» **Records supplied**:
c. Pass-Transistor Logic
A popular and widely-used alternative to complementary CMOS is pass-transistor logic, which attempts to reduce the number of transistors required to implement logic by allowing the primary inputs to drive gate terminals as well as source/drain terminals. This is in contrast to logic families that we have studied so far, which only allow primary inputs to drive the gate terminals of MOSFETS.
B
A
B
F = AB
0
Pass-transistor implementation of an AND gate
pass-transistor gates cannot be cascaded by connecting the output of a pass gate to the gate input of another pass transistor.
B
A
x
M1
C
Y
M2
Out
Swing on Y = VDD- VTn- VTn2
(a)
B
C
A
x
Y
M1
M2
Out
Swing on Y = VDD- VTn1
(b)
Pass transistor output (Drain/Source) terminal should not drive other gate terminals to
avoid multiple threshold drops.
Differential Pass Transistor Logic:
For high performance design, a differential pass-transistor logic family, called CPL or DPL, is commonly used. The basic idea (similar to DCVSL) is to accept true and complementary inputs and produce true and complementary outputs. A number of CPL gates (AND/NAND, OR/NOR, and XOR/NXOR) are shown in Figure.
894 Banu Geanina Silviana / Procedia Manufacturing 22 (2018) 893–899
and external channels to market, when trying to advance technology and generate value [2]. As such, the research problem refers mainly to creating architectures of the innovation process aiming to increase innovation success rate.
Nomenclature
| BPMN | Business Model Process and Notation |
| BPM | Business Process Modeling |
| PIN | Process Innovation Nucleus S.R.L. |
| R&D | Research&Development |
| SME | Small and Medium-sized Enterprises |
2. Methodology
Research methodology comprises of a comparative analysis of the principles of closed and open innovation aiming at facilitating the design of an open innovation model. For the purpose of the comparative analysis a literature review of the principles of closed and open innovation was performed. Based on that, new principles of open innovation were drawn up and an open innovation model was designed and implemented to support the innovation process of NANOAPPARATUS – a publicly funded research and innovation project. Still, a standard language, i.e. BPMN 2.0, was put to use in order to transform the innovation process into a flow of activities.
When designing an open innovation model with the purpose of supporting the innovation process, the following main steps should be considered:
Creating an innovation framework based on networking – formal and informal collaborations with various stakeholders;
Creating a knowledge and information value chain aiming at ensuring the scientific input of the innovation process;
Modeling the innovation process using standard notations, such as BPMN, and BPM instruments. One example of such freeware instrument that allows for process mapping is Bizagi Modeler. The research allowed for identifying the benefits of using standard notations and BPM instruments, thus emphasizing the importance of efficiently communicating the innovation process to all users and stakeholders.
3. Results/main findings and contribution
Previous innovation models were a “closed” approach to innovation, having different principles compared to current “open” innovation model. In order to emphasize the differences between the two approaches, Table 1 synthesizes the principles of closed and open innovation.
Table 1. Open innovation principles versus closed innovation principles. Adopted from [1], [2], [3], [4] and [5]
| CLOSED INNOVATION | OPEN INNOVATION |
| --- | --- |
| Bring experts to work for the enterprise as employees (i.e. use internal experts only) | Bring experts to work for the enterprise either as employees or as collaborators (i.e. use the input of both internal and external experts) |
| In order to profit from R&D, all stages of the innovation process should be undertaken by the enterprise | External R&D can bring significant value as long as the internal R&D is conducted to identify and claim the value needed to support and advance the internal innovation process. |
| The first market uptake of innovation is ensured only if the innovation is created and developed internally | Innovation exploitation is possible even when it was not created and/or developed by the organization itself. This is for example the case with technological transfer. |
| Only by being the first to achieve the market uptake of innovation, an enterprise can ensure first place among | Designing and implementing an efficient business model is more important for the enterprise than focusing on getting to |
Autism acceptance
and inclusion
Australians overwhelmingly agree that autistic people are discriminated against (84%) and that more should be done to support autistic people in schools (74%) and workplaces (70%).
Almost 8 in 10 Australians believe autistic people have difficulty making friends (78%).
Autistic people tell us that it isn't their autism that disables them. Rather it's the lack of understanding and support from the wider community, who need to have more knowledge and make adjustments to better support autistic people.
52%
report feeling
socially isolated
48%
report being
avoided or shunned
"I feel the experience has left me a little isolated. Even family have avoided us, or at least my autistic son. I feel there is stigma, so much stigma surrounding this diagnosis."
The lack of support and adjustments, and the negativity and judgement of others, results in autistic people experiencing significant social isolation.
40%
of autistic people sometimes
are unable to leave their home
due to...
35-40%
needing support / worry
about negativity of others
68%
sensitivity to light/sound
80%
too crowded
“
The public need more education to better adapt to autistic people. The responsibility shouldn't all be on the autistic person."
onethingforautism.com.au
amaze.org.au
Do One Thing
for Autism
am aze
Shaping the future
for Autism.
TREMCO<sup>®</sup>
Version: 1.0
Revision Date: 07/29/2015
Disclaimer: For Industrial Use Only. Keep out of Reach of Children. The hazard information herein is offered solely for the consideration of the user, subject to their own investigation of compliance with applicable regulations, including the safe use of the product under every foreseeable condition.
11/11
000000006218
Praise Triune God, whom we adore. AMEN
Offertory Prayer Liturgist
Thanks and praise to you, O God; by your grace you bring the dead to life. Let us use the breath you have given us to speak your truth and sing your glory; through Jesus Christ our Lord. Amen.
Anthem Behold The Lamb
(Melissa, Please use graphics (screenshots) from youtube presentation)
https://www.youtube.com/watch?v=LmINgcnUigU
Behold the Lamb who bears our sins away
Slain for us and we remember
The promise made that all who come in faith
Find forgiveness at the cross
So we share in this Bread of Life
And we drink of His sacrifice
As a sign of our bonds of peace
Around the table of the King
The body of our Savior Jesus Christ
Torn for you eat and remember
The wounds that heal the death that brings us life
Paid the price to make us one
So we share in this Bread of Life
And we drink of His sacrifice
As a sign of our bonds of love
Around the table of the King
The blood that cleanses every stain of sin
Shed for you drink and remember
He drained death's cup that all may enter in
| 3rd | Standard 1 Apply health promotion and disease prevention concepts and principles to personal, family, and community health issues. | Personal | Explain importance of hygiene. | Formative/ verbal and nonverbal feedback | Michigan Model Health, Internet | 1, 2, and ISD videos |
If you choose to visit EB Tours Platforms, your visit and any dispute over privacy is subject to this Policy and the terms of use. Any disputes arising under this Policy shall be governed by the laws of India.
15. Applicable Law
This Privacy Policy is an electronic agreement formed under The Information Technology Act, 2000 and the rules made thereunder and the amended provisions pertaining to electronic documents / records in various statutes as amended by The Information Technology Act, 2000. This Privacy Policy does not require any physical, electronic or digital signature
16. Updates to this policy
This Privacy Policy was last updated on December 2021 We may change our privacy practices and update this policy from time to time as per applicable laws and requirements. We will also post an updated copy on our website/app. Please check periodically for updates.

» **Problem to solve**:
Begin with the first line of the data above and, please, print each line exactly until you have printed the line containing "Process Modeling |"; print nothing else.

» **The completed task**:
c. Pass-Transistor Logic
A popular and widely-used alternative to complementary CMOS is pass-transistor logic, which attempts to reduce the number of transistors required to implement logic by allowing the primary inputs to drive gate terminals as well as source/drain terminals. This is in contrast to logic families that we have studied so far, which only allow primary inputs to drive the gate terminals of MOSFETS.
B
A
B
F = AB
0
Pass-transistor implementation of an AND gate
pass-transistor gates cannot be cascaded by connecting the output of a pass gate to the gate input of another pass transistor.
B
A
x
M1
C
Y
M2
Out
Swing on Y = VDD- VTn- VTn2
(a)
B
C
A
x
Y
M1
M2
Out
Swing on Y = VDD- VTn1
(b)
Pass transistor output (Drain/Source) terminal should not drive other gate terminals to
avoid multiple threshold drops.
Differential Pass Transistor Logic:
For high performance design, a differential pass-transistor logic family, called CPL or DPL, is commonly used. The basic idea (similar to DCVSL) is to accept true and complementary inputs and produce true and complementary outputs. A number of CPL gates (AND/NAND, OR/NOR, and XOR/NXOR) are shown in Figure.
894 Banu Geanina Silviana / Procedia Manufacturing 22 (2018) 893–899
and external channels to market, when trying to advance technology and generate value [2]. As such, the research problem refers mainly to creating architectures of the innovation process aiming to increase innovation success rate.
Nomenclature
| BPMN | Business Model Process and Notation |
| BPM | Business Process Modeling |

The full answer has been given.